On Thursday, a judge in Montana ruled that two Yellowstone County Sheriff’s deputies could be held personally accountable in a lawsuit brought by the family of a man they shot in 2015. Judge Susan Watters ruled that Deputies Chris Rudolph and Jason Robinson had not acted reasonably when they killed Loren Simpson as he drove toward a roadblock they had set up. As a result, should Simpson’s family win their suit, the deputies will not be entitled to protections under the law and instead will be personally liable for damages awarded.
Rudolph and Robinson had used the old standby excuse of “I thought he was going to run into me with his truck” to try and justify their murderous actions. However, dashcam video (embedded below) showed that Simpson had actually veered off the road and into the ditch in an effort to avoid the police vehicles blocking the road. In addition, the deputies even admitted that they weren’t sure Simpson’s vehicle was the one they were looking for at the time.
Further testimony showed that the low visibility caused by darkness and the snowy conditions, along with potential noise from the vehicle itself and its heater may have prevented Simpson from seeing or hearing the deputies and the vehicles, which had no overhead lights on at the time, from a distance.

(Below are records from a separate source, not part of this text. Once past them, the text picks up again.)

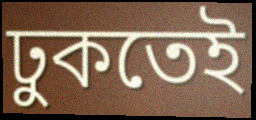
ঢুকতেই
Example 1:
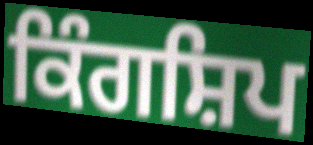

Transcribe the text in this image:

ਕਿੰਗਸ਼ਿਪ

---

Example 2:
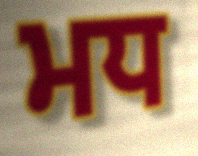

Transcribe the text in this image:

ਮਧ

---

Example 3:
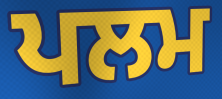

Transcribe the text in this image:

ਪਲਮ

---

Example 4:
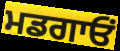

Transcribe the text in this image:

ਮਡਗਾਓਂ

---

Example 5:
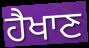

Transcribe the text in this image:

ਹੈਖਾਣ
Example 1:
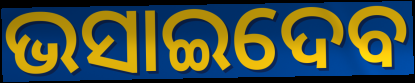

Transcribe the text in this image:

ଭସାଇଦେବ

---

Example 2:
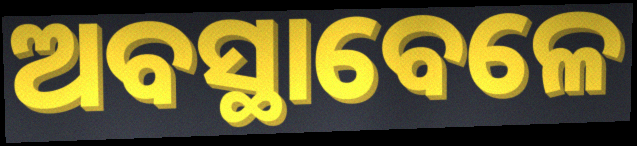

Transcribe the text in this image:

ଅବସ୍ଥାବେଳେ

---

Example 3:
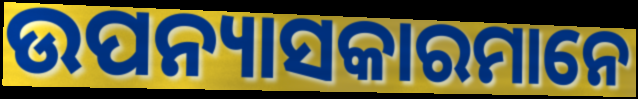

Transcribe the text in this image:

ଉପନ୍ୟାସକାରମାନେ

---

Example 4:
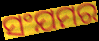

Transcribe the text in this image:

ସଂଯମର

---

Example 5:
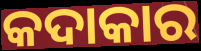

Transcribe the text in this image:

କଦାକାର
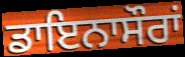
ਡਾਇਨਾਸੌਰਾਂ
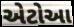
એટોઆ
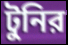
টুনির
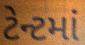
ટેન્ટમાં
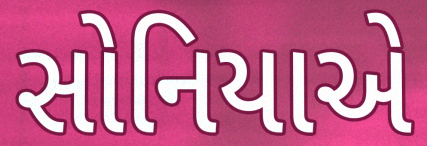
સોનિયાએ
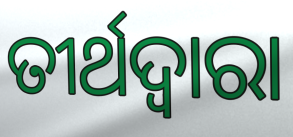
ତୀର୍ଥଦ୍ବାରା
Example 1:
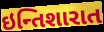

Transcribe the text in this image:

ઇન્તિશારાત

The judge ultimately ruled that there was no evidence to support the deputies’ contentions that Simpson was trying to hit them, nor was there any reason to believe he had even committed a crime. According to Judge Watters, even if they had possessed such evidence, the crime of burglary that they claim he was suspected of was so minor that the force used would have been excessive, regardless.

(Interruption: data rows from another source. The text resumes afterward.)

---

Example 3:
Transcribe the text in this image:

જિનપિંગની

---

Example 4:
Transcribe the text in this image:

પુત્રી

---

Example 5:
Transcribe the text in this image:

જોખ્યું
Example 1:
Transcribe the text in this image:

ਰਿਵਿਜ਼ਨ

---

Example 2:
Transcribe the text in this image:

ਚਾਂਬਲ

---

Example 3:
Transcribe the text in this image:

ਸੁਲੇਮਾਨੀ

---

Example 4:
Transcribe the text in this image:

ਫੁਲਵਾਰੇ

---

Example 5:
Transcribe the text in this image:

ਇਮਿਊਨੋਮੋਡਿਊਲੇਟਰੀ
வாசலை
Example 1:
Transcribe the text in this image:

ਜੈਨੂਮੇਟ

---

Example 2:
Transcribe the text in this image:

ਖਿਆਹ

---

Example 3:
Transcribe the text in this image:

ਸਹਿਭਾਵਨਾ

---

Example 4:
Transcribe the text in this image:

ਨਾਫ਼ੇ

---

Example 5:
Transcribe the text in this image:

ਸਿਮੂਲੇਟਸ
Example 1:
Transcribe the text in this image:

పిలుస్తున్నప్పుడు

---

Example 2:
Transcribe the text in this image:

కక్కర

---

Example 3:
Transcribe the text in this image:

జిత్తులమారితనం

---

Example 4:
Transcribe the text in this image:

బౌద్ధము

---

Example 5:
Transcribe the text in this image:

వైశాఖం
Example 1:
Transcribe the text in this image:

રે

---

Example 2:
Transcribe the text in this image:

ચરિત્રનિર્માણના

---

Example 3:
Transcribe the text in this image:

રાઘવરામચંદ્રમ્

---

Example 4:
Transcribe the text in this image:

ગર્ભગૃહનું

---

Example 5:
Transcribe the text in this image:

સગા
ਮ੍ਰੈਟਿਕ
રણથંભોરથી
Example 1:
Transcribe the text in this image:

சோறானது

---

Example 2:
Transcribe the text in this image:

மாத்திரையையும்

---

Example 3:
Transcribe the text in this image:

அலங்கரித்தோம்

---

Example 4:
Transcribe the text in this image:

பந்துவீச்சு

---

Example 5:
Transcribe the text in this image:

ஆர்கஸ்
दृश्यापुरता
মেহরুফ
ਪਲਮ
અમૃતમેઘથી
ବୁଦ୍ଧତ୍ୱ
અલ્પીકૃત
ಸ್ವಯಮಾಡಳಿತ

“The force used by the deputies was severe, the crime they suspected Simpson had committed was minor, the danger to the deputies was minimal, and the deputies could have used less intrusive means to affect the investigative stop,” said Watters in her judgment.

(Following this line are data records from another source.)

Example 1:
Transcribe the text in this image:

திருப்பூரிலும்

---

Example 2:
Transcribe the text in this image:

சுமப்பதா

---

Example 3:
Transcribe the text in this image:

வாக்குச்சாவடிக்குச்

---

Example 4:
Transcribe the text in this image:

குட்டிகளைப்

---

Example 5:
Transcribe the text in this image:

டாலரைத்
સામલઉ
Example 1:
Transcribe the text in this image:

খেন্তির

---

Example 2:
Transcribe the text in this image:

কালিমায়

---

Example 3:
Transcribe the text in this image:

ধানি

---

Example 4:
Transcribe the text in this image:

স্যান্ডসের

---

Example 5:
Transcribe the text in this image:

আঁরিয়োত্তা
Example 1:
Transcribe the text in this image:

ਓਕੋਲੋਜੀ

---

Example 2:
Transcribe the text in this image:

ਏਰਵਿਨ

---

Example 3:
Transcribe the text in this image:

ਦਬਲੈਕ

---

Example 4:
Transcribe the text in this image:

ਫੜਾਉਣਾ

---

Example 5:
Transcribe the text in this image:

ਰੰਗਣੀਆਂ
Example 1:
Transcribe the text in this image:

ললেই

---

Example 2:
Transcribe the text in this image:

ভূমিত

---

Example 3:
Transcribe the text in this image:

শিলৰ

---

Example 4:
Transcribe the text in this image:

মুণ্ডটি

Rudolph and Robinson shot and killed Simpson on White Buffalo Trail Road in Huntley in January of 2015.
The former deputies were cleared of criminal wrongdoing at a coroner’s inquest in February of 2016.
Rudolph and Robinson claimed to believe Simpson was a suspect in a burglary and they believed he was driving a stolen vehicle.
The former deputies parked the patrol car in the street to block traffic from coming through and pointed their weapons at the oncoming vehicle.
The former deputies said they killed Simpson because they believed he was trying to run them over with the vehicle.
Dash-cam video from the patrol car shows Simpson driving the Explorer toward the deputies but it swerves into the ditch.
“The question that will never be answered is whether Simpson even knew the deputies were attempting to stop him,” said Watters in her judgment. “Prior to setting up a roadblock without even turning on the patrol car’s overhead lights, Robinson admitted to his supervising officer that he wasn’t “even 100% it [was the right] car.”
The former deputies fired at least 24 shots at Simpson, according to the judge’s review.
Watters added that it was possible Simpson could not hear the deputies’ commands because it was winter and he had the heat on in the vehicle.
She also noted that it was dusk and visibility would have been impaired.
Watters said in her judgment that not only was there no evidence to support Simpson’s intent to hit the deputies, but argued that there was no proof Simpson had committed any crime.
“A rational jury could find the deputies’ use of deadly force was unreasonable,” said Watters in her judgment.
Not surprisingly (because that’s what they are designed to do), a coroner’s inquest found Deputies Rudolph and Robinson were justified in executing Simpson.